Il fallait que Shylock soit Juif à cause de l'argent et du veau d'or. Exactement comme est catholique ce cardinal, fils de boucher, Th. Wolsey, cardinal-conseiller du roi Henri VIII, alors même que Jésus-Christ maudit quiconque servira un autre maître que dieu, son père, tout en se disant "chrétien".
D'antisémitisme il n'y a pas, sauf chez le lecteur qui ne voit pas que le "traitement" réservé par Shakespeare à certains soi-disant chrétiens est le même que le traitement réservé au Juif Shylock : ils sont peints comme des monstres ou des possédés.
Ce que Shakespeare met en scène, c'est la contradiction radicale incarnée par le Juif usurier, ou bien par le catholique-conseiller d'un prince de ce monde. Ce que Shakespeare nous montre, contrairement à beaucoup d'artistes qui s'emploient à le dissimuler, c'est le faciès satanique de Richelieu, pour prendre un exemple français.

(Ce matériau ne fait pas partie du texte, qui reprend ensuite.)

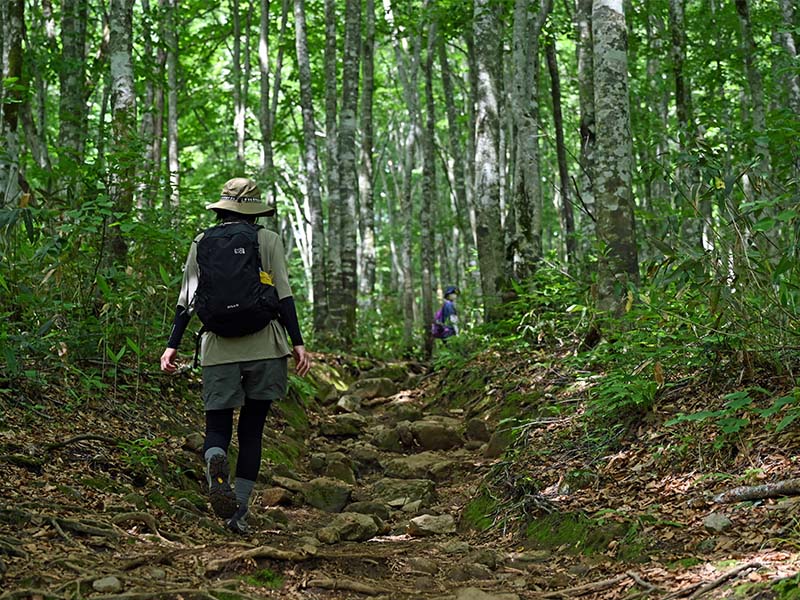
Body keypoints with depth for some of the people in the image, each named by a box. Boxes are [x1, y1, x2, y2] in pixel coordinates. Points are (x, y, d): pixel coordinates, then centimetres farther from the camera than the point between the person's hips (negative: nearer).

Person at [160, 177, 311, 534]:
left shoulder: (201, 244, 7)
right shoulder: (268, 240, 2)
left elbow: (187, 300, 4)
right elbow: (284, 295, -4)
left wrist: (172, 345, 8)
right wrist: (298, 343, -3)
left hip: (218, 350, 1)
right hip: (264, 347, -1)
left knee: (217, 427, 7)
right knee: (251, 430, 10)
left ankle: (215, 462, -29)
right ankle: (239, 511, 7)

Ces types parfaitement contradictoires sont la clef pour comprendre le monde moderne et de la domination occidentale sur le reste du monde. On note que ces "types" sont nombreux chez Shakespeare, non seulement Shylock ou Th. Wolsey, mais aussi Th. More, Ophélie, Polonius, etc.
L'antisémitisme de S. Freud est facile à comprendre : c'est un bourgeois allemand qui vitupère Moïse et les Hébreux, représentatifs à ses yeux du désordre et de l'anarchie (menace pour la propriété). Quant à Nietzsche, sa thèse antisémite et antichrétienne selon laquelle judaïsme et christianisme ont engendré une société de sous-hommes, n'est pas corroborée par Shakespeare, mais seulement par une lecture superficielle de Shakespeare, lui ôtant arbitrairement sa dimension métaphysique.

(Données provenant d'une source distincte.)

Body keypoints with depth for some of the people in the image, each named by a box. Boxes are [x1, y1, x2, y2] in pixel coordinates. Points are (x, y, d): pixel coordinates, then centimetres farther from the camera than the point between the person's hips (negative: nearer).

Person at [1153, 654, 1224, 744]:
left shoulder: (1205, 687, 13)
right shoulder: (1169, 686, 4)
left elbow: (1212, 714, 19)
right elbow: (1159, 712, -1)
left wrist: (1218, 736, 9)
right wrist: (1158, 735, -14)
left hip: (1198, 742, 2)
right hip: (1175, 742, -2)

L'aliénation excessive des temps modernes, leur éloignement tragique de la vérité, incarnés par des personnages tel que Shylock, n'est autre que la manifestation de l'Antéchrist, prophétisée par les apôtres.
La mythologie de Shakespeare épouse les explications de l'apôtre Paul de Tarse à propos de l'Antéchrist de la fin des temps.